Oh, need I remind my readers that during the 1990s, I was unemployed and unemployable because of my on-the-job back injury in 1989. I never asked my father for a dime after I got hurt at work ... nor did I receive a dime, either.
Today the widow receives $10K a month from my father’s assets. (She also has his social security benefits, her teacher’s retirement benefits, and her own social security.) I earn … not a dime. Her daughters all own homes that she’s bankrolled. They want for nothing. She lives in her mansion on the hill like a queen. In the 12 years since he died, I received about $30,000, with 1/3 of that paying “inheritance taxes” and going toward my attorney’s fees. At the time of my dad's death the estate was valued at nearly $2 million, mostly in real estate.

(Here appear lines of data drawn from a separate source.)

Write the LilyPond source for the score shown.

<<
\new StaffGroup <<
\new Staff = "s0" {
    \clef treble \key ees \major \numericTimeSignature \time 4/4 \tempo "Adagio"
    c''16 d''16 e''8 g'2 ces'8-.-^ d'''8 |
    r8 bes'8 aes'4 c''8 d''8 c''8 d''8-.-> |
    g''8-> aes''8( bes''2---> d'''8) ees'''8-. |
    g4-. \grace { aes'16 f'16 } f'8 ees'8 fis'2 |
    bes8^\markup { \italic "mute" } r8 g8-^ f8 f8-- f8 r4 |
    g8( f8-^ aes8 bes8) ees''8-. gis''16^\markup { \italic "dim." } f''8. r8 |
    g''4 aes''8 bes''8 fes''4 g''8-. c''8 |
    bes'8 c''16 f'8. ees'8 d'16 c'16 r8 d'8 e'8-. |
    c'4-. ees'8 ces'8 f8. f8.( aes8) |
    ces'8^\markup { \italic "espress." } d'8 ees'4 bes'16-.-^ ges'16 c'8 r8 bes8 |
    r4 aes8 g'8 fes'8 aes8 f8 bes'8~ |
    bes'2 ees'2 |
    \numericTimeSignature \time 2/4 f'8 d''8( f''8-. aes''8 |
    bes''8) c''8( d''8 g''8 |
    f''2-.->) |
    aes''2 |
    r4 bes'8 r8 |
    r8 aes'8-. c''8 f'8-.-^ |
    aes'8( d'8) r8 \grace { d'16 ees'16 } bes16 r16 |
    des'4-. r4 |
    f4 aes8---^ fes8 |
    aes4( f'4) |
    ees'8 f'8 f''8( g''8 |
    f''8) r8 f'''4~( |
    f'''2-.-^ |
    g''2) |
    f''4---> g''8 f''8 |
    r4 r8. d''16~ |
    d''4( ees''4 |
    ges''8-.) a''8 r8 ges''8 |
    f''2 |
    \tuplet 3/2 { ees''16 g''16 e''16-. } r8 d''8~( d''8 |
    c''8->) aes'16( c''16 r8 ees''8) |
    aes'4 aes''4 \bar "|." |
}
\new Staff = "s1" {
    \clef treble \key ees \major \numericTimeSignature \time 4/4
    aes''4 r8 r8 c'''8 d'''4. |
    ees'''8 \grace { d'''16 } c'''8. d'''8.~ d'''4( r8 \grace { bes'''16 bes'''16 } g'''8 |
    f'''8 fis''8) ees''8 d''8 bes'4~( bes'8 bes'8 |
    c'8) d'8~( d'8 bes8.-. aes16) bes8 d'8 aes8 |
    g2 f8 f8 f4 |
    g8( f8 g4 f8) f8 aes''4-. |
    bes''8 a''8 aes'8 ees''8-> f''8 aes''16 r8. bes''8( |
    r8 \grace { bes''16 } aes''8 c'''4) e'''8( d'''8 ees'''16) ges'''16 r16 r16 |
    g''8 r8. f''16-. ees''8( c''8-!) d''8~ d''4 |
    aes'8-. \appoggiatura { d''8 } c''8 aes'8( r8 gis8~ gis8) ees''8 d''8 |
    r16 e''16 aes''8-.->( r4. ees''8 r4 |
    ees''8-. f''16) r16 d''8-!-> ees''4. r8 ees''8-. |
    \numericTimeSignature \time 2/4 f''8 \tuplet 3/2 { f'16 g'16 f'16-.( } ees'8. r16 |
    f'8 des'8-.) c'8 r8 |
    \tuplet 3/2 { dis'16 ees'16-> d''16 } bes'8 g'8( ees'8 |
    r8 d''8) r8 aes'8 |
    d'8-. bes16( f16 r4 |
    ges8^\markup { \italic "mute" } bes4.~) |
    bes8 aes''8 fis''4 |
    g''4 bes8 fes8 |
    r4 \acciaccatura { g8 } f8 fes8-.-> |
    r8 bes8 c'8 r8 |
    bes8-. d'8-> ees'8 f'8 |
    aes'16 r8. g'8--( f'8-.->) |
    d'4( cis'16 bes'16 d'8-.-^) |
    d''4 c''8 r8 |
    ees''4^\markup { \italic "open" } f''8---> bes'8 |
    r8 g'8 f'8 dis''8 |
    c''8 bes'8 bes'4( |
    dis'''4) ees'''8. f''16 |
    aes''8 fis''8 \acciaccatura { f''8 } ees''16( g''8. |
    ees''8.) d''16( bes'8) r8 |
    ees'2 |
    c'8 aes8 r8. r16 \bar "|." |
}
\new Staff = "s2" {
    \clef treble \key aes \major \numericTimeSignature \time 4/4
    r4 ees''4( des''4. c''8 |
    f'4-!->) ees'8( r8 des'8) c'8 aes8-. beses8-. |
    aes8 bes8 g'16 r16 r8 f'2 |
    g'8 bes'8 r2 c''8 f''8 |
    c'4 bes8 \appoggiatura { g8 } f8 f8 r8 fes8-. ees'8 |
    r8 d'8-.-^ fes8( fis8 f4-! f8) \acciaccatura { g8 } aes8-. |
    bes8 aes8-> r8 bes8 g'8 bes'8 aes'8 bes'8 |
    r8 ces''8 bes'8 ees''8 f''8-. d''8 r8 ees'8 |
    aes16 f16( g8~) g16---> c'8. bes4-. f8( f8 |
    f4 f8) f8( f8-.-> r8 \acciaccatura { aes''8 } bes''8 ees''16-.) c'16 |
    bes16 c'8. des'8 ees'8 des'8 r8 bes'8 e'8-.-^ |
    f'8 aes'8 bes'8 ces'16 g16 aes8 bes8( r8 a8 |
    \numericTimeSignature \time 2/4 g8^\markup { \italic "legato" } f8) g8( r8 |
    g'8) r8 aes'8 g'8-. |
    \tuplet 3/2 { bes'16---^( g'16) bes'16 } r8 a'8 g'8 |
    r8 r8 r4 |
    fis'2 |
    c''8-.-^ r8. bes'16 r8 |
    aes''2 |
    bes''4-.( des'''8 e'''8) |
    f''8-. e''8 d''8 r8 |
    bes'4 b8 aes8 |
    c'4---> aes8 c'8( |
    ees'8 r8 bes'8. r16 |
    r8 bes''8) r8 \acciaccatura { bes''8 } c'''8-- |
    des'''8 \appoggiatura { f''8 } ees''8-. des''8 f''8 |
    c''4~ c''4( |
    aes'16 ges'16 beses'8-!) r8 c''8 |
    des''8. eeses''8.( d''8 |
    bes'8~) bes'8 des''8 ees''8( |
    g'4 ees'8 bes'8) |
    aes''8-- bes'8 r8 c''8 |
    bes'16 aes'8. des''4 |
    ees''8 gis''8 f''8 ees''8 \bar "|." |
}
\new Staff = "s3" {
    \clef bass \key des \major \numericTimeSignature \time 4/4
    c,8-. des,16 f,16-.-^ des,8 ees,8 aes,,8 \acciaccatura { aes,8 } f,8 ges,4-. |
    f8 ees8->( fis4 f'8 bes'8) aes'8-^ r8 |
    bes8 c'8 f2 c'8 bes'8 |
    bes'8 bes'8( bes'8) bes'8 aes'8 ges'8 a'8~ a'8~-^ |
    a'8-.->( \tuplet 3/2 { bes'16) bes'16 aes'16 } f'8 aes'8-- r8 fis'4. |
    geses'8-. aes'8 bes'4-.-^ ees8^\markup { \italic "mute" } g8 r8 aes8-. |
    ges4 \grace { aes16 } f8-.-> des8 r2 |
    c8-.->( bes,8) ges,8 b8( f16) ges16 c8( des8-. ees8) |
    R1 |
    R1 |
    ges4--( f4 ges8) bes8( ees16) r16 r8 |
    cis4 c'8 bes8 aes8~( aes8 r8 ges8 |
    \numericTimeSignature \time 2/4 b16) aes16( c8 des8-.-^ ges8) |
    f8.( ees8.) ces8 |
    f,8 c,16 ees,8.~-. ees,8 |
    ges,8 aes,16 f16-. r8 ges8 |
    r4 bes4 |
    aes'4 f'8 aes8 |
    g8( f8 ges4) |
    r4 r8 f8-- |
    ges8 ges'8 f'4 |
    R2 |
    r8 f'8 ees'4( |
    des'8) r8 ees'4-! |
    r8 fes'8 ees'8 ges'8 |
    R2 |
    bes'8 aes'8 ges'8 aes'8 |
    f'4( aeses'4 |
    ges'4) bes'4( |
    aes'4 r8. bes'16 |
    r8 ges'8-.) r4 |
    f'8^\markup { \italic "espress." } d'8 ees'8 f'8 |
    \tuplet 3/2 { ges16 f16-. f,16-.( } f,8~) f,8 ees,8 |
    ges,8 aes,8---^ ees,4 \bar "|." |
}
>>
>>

I was supposed to receive my grandmother's sterling silver flatware (I am the oldest grandchild). I don't have it, I have no idea where it is. Shortly after my dad's death his wife said I could come up anytime and get it. Only thing was, she lives behind gates and I don't have the code. Nor would she pick up the phone if I called. Lying bitch.
I worked in the fields, picked up construction trash, and accepted the need to sacrifice while I was growing up because it would “all belong to us kids” someday. My dad lead me to believe my sacrifice was the right thing to do, that someday I would own something (even as partners with my cousins which was fine, we used to get along) and giving up things to ensure that future was the right thing to do.
I lie awake nights trying to remember one truthful thing my father said to me, one promise that he made that he kept. I can’t think of one. (Which explains the time of this posting; I am on such shaky ground financially, no matter how hard I try to get into a better situation, to work harder, to find more work. I want to get my daughter through college, at least through paralegal school, and perhaps be in a position to help her if she decides to do law school in a few years.) Did my father consciously choose to lie to us? I want to think not, but it’s entirely possible he did. Heaven knows he wouldn’t want to disappoint anyone except his biological children.
And people wonder why I hate my dad, why I’ve not gone to his grave, and why I moved away from that community. To see his golddigging widow and his precious second family live like wealthy people (‘cause they are!) while I have memories of working so my dad—our family—could have those things they all have now, is just too painful. And I was sick of explaining to people why, upon my dad’s death, I wasn’t all of a sudden “wealthy.”
And for the rest of my life, I am tied to his second family, those three girls who got the vacations we didn’t do because of “the future,” the girls who got the designer clothes while my mom shopped at Spiegel mail order because of “the future,” the girls who each have homes bankrolled on my father’s estate because he was able to lie to his kids and assure that the sacrifice was good for them.
I guess at least I have nothing to promise my kid, so nothing for her to sacrifice for. My father even promised college money to my daughter. That never materialized either. (He promised college money for all of his grandchildren. Only my deceased sister's kid got any money from the widow, because her father kissed the bitch's ass. I have no relationship to my sister's kid, and that kid has made it clear that she considers my father's widow "her grandmother" and the widow's daughters "her aunts." Hope she never needs any bone marrow ...)
My father was cold and selfish enough that he never once attended a single swimming competition that my daughter participated in—she was his only grandchild who took after him in the swimming ability department. He was chock full of excuses why he never could make it. But if one of the stepdaughters did something, you bet he was right there, beaming!
I wish I could retrieve one positive memory about my dad that didn’t end up having strings attached. And I know it’s not cool waiting for karma, but I pray that I live long enough to see my father’ widow pay for her greed and cruelty.